Titelverteidiger David Storl meisterte souverän die Qualifikation

(Berlin/Krefeld, 07. August 2018) Pflicht erfüllt, die Kür kann kommen. Titelverteidiger David Storl entledigte sich gestern Abend vor stimmungsvoller Kulisse von dicht gedrängten 3.000 Zuschauern auf der ambulanten Anlage auf dem Breitscheidplatz in unmittelbarer Nähe der Gedächtniskirche souverän mit 20,63m als Primus der Qualifikation (20,40m) im Kugelstoßen dieser Aufgabe.

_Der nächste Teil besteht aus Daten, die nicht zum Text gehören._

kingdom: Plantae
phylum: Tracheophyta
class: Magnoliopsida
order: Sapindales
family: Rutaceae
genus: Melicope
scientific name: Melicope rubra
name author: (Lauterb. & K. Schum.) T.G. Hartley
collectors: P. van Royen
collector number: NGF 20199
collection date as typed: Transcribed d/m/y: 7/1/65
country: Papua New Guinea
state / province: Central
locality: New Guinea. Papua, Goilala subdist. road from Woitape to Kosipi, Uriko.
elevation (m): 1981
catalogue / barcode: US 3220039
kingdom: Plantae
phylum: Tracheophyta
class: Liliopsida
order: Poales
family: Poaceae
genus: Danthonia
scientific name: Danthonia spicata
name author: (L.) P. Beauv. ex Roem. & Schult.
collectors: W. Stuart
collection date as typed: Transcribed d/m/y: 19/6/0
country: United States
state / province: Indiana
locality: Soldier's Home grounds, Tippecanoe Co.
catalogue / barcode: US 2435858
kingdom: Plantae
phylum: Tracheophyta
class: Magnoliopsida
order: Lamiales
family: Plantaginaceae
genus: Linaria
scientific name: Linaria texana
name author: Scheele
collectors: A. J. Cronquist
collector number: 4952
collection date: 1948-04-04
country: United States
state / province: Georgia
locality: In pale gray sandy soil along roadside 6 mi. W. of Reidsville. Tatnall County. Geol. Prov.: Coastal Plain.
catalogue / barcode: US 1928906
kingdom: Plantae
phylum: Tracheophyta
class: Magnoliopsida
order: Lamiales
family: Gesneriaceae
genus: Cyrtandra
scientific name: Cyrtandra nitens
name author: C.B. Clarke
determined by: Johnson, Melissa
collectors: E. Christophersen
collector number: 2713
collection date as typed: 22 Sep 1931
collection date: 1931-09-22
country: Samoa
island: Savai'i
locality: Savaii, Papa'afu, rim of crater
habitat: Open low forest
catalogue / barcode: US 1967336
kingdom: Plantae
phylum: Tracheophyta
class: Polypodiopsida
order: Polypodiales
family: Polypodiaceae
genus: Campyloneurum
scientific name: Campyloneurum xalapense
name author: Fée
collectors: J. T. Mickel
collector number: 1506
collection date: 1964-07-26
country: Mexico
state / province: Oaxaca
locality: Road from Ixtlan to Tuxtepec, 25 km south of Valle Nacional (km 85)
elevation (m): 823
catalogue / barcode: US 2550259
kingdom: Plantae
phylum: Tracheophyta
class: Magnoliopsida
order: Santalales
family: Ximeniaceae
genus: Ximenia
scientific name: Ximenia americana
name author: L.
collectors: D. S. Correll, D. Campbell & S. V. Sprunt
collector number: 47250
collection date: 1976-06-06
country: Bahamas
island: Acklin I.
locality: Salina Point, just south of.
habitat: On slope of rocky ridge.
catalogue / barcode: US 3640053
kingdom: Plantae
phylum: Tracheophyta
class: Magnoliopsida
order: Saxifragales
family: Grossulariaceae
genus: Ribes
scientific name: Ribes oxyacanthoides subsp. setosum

Große optische Zufriedenheit strahlte die Geste des 28-jährigen Sachsen sofort danach allerdings nicht aus, bemängelte er im Interview auch selbstkritisch die nicht ganz saubere technische Ausführung seines einzig nötigen Versuchs. Aber vielleicht besser den „Goldenen Schuss“ für das Finale heute Abend im Berliner Olympiastadion noch im Köcher zu haben. Eine Binsenweisheit, dass da die Karten des Zwölferfeldes, wovon sich einige höher gehandelten Kolosse mit offenbar dünnem Nervenkostüm unter dem Trikot in der Ausscheidung sehr schwer taten, völlig neu gemischt werden.

Eine deutsche Ausfallquote von 37,5 Prozent am Q-Day

Ansonsten bekamen die allzu vollmundigen Ankündigungen von einem „sehr ambitionierten deutschen Team, das um jeden Zentimeter kämpfen wird“ (O-Ton Gonschinska) einen ersten Dämpfer. Ohne, dass sich unüberwindbare Hürden aufgetürmt hätten, mussten bereits drei der insgesamt acht am sogenannten „Q-Day“ (das Q steht für Qualifikation) auftretenden Germanen die Segel streichen: Der Deutsche 100-m-Meister Kevin Kranz als Vorlauf-Fünfter in 10,41 Sekunden sowie die beiden Weitspringer Julian Howard (19. mit 7,64m) und Maximilian Holzleitner (26. mit 7,46m). Allesamt fernab ihrer Saisonbestleistungen, die locker für ein Weiterkommen gereicht hätten. Keine Frage, dass darüber niemand enttäuschter ist, als sie selber. Als immer noch aktiver Kugelstoßer bei den Senioren kann ich das schmerzlich nachempfinden. Es gibt halt Tage, da ziehst du keinen Hering über den Teller. Allzu blöd, wenn es zum saisonalen Höhepunkt geschieht. Es ändert indes nix an der ernüchternden deutschen Ausfallquote von 37,5 Prozent.

Nerviges Hin- und Hergeschalte im TV und inkompetente Kommentatoren

Die europäischen Fernsehspiele gerieten zum gelebten Alptraum. Es allen sieben Sportarten (sechs davon in Glasgow) recht machen zu wollen, ist ein schier hoffnungsloses Unterfangen. Das ständige Hin- und Hergeschalte in der ARD zwischen Schwimmen, Bahnradrennen und Leichtathletik war selbst für vielseitig interessierte Sportanhänger höchst nervig. Die inkompetenten Kommentare von Ralf Scholt und Wilfried Hark bei der Leichtathletik ebenfalls. Die Kugel wog bei beiden 7,25 Kilo (7,26 kg sind's), Hark machte Storl mal wieder zum dreifachen Weltmeister (zwei WM-Titel waren es) und Scholt ließ ihn bei den Olympischen Spielen 2016 schon in der Qualifikation ausscheiden. Er wurde indes Siebter im Finale. Und so weiter und sofort. Warum plappern sie munter drauflos, statt sich ihrer umfangreichen, auf Knopfdruck abrufbaren Statistiken zu bedienen? Niemand kann ein wandelnder Leichtathletik-Almanach sein. Aber unumstößliche Fakten müssen einfach stimmen, so sie denn genannt werden!

Erster und hoffentlich nicht letzter Auftritt von Robert Harting

Heute bekommen wir dann vom ZDF ab 09.05Uhr mit Pausen dazwischen etwas auf die Augen und Ohren. Diskuswerfer Robert Harting aus Berlin geht in der Quali-Gruppe (ab 09.40 Uhr) bei seinem Abschiedsheimspiel zum hoffentlich erst vorletzten Mal in den Ring. Er und nicht Storl war es nämlich, der bei Olympia 2016 sein „Waterloo“ erlebte. Freilich angeschlagen durch eine Nervenblockade im Rücken.